Song
- Published: 1949
- Genre: Jazz
- Composer: Victor Young
- Lyricist: Ned Washington

= My Foolish Heart (song) =

1949 popular music song

"My Foolish Heart" is a popular song and jazz standard that was published in 1949. In the UK, the song reached No. 1 in the chart based on sales of sheet music, staying at the top spot for 11 weeks in 1950.

==Overview==
The music was composed by Victor Young, and the lyric was written by Ned Washington. The song was introduced by the singer Martha Mears in the 1949 film of the same name. The song failed to escape critics' general laceration of the film. Time wrote in its review that "nothing offsets the blight of such tear-splashed excesses as the bloop-bleep-bloop of a sentimental ballad on the sound track." Nevertheless, the song was nominated for the Academy Award for Best Original Song in 1949 but lost out to "Baby, It's Cold Outside" by Frank Loesser.

==Cover versions==
- The song was also a popular success, with two recordings of the song listed among the top 30 on the Billboard charts in 1950. Gordon Jenkins's recording of "My Foolish Heart", Sandy Evans, vocal, reached the Top Ten on the charts.

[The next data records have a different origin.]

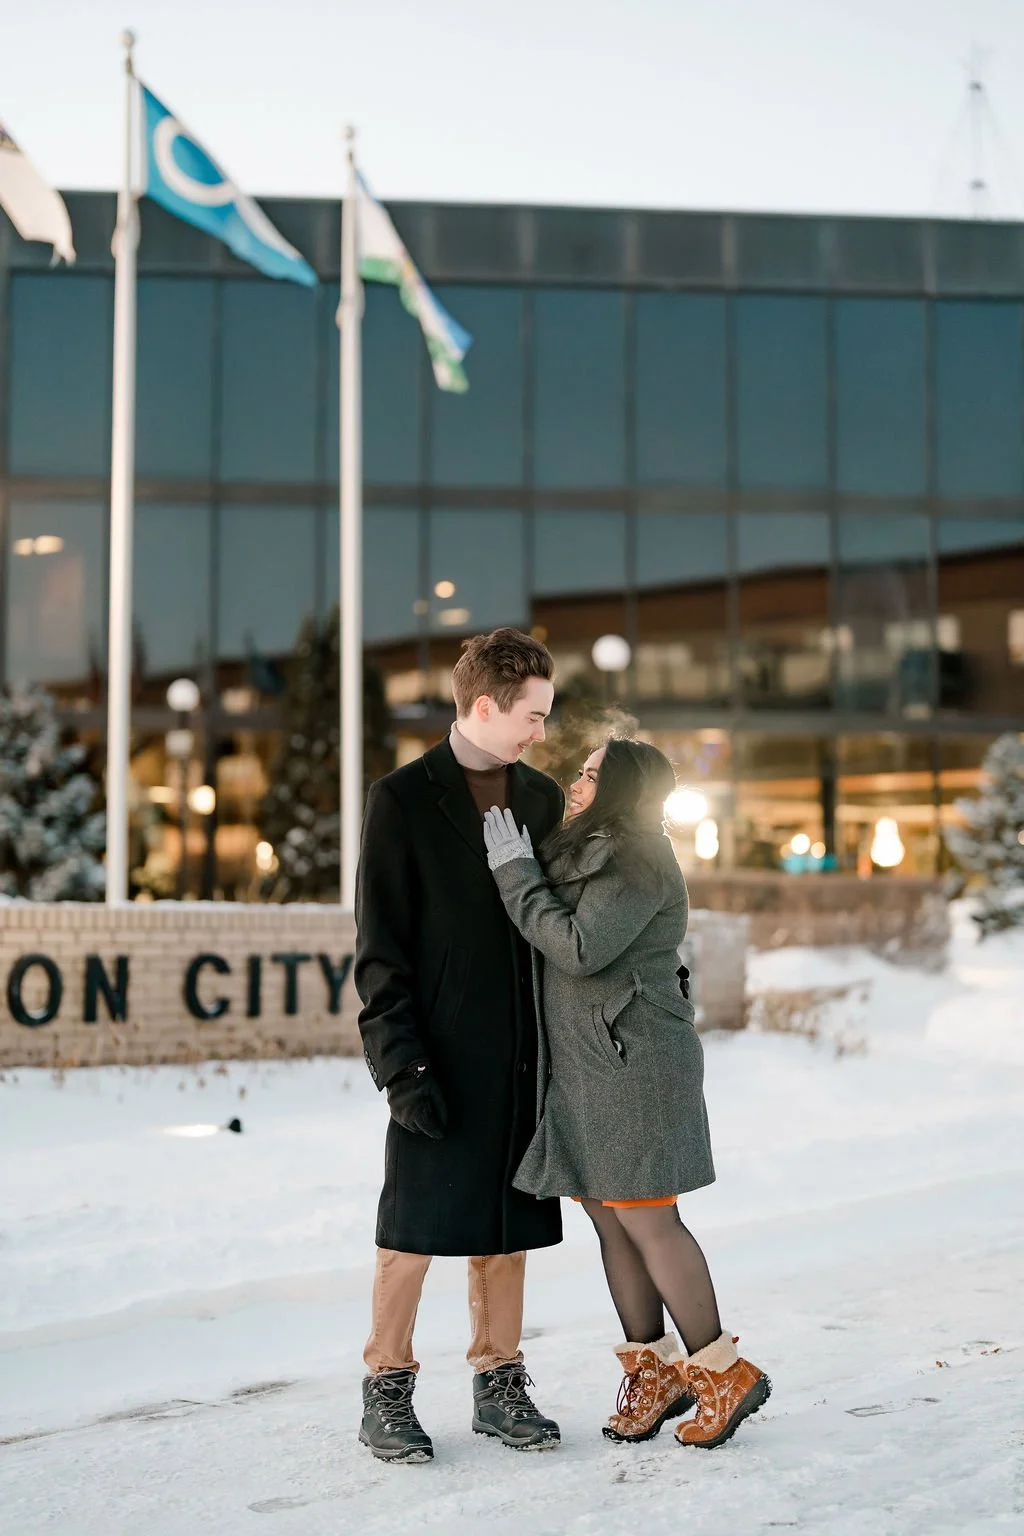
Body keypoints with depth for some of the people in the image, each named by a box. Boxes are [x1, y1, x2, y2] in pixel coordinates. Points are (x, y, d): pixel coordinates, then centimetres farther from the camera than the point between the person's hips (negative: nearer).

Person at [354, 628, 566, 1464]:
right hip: (441, 1056, -5)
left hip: (525, 1052, 5)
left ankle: (499, 1383, 22)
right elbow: (380, 949, -8)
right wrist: (403, 1064, -14)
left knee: (506, 1226, 11)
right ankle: (387, 1390, 15)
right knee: (415, 1231, 1)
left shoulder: (543, 797, 10)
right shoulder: (401, 800, -6)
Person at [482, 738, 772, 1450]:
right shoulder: (590, 853, 19)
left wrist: (516, 871, -13)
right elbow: (560, 948, 22)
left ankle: (723, 1371, 2)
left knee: (645, 1218, -8)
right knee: (610, 1219, 9)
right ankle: (655, 1369, 17)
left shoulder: (637, 860, -13)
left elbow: (579, 949, -21)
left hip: (633, 1062, -10)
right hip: (584, 1068, 10)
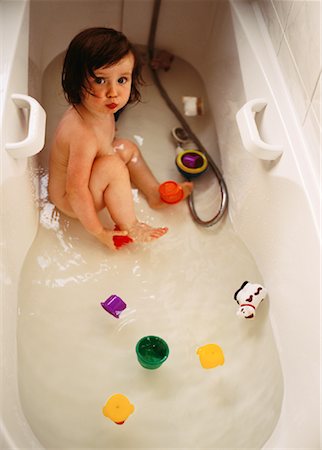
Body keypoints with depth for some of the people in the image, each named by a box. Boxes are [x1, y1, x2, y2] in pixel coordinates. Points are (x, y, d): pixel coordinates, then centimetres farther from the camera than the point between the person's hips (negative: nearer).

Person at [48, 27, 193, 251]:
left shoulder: (100, 110, -11)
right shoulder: (83, 135, -38)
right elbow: (76, 190, -35)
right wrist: (99, 232, -27)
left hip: (83, 175, 9)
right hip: (69, 201, -9)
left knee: (128, 148, 13)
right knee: (113, 166, -30)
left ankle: (154, 193, 23)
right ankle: (129, 228, -15)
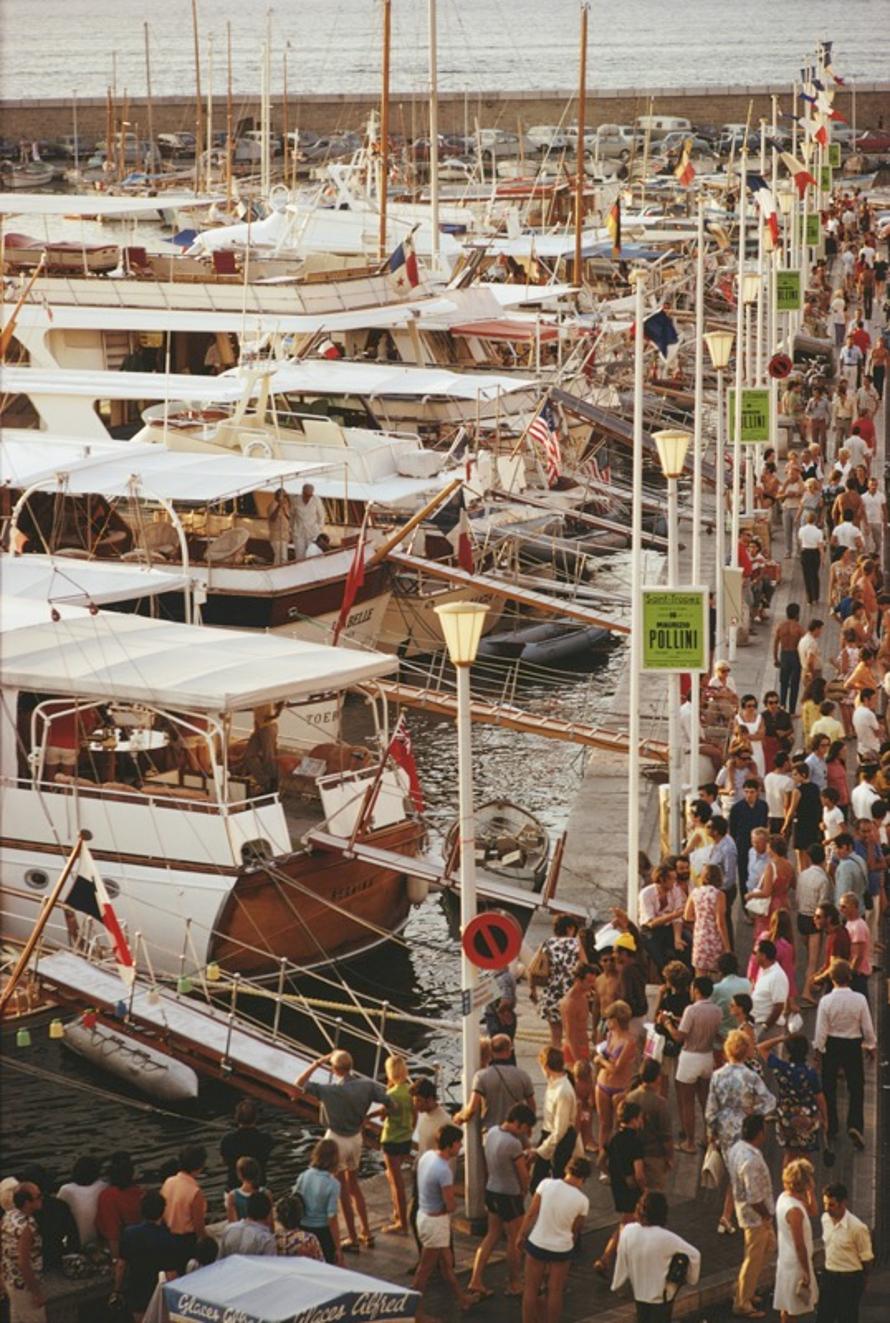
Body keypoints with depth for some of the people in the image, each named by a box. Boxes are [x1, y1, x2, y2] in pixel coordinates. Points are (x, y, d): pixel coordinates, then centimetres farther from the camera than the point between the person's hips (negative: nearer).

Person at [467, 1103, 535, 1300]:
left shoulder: (492, 1131, -2)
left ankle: (475, 1281, 15)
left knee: (492, 1236, 19)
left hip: (491, 1192, 8)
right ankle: (514, 1285, 24)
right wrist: (523, 1193, 7)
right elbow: (523, 1175, -13)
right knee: (514, 1241, 10)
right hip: (509, 1196, -8)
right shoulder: (513, 1144, -26)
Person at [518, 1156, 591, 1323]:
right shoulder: (582, 1201, -14)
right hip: (562, 1248, 0)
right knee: (555, 1292, 15)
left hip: (537, 1243, 0)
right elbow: (575, 1229, -2)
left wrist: (522, 1235, 4)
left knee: (531, 1289, 15)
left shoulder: (547, 1184, -15)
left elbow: (531, 1214, -10)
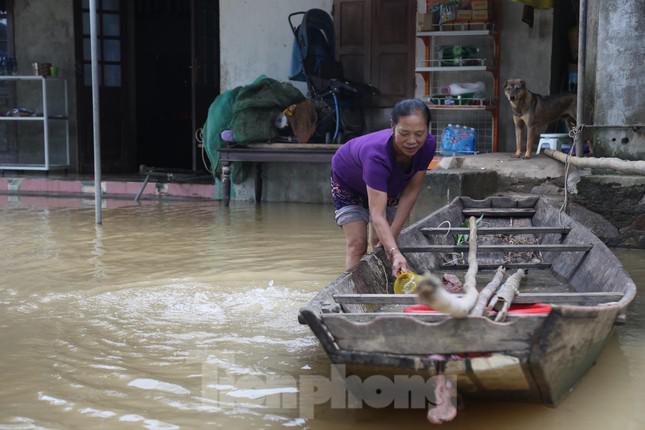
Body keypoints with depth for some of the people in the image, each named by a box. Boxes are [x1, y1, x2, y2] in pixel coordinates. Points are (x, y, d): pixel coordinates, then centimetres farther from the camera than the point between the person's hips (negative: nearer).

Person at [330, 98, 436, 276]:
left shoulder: (428, 145, -33)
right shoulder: (377, 154, -48)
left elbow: (411, 190, -22)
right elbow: (377, 215, -53)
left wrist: (393, 234, -25)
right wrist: (395, 253, -66)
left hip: (389, 185, 5)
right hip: (348, 183, -5)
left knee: (382, 243, 3)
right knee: (357, 244, -14)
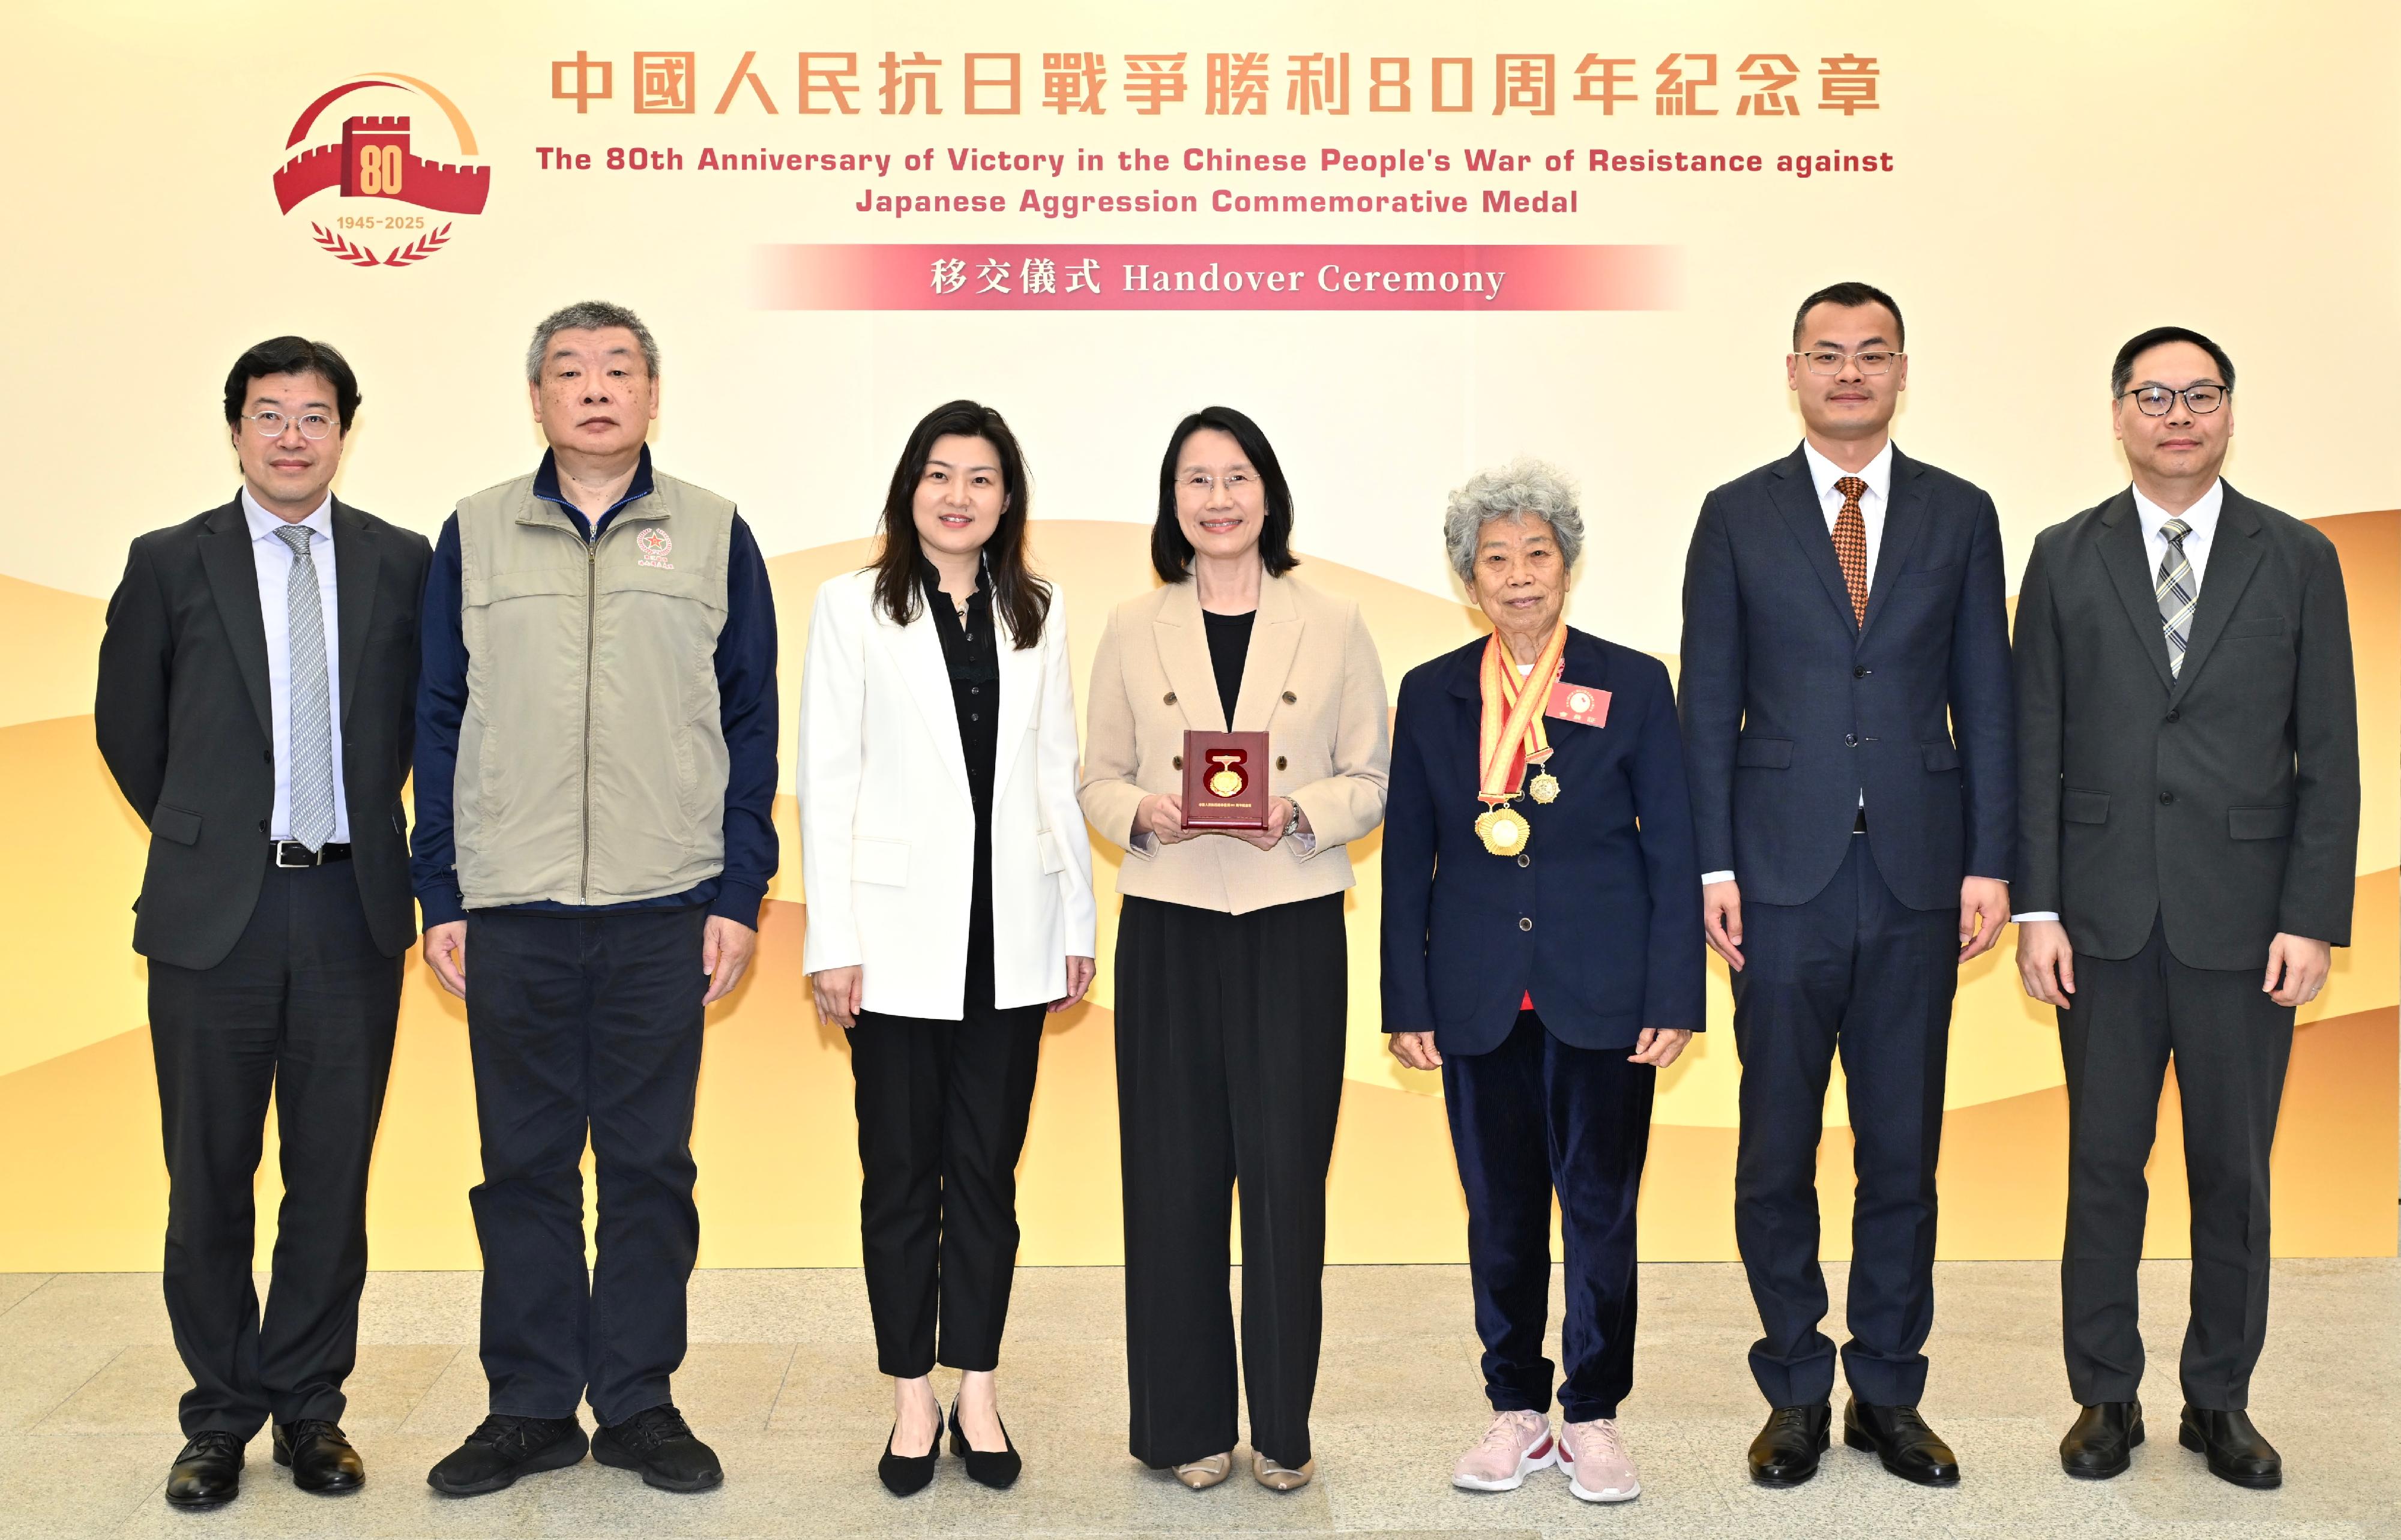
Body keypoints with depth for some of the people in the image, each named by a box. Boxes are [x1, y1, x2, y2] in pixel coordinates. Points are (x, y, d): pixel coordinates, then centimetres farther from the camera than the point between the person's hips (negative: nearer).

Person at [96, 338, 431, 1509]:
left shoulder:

However, Billy Eckstine's version became a million-seller, spending 19 weeks on the charts and peaking at number 6. Other successful versions in 1950 were by Mindy Carson, Margaret Whiting, Richard Hayes and by Hugo Winterhalter.
- A contemporary British cover by Steve Conway was released on Columbia Records.
- Bing Crosby debuted his version on radio on The Bing Crosby – Chesterfield Show, broadcast Wednesday March 8, 1950.
- The Demensions charted with an orchestral sophisticated doo-wop version in 1963 at #95, featuring the blended harmonies of Lenny Dell, Phil Del Giudice, Howie Margolin, and Marisa Martelli, in a unique arrangement with an added introductory stanza, directed by Henry Jerome, released on the Coral Records label.
- The Tony Bennett/Bill Evans Album (1975)
- Roberta Flack on her 1991 album Set the Night to Music, issued as the A-side and B-side#B-side to the single "You Make Me Feel Brand New"
- Susannah McCorkle on her 1992 album I'll Take Romance
- Kurt Elling on his 1998 album This Time It's Love
- Ralph Towner recorded it as the title track of his 2017 solo guitar album for ECM Records.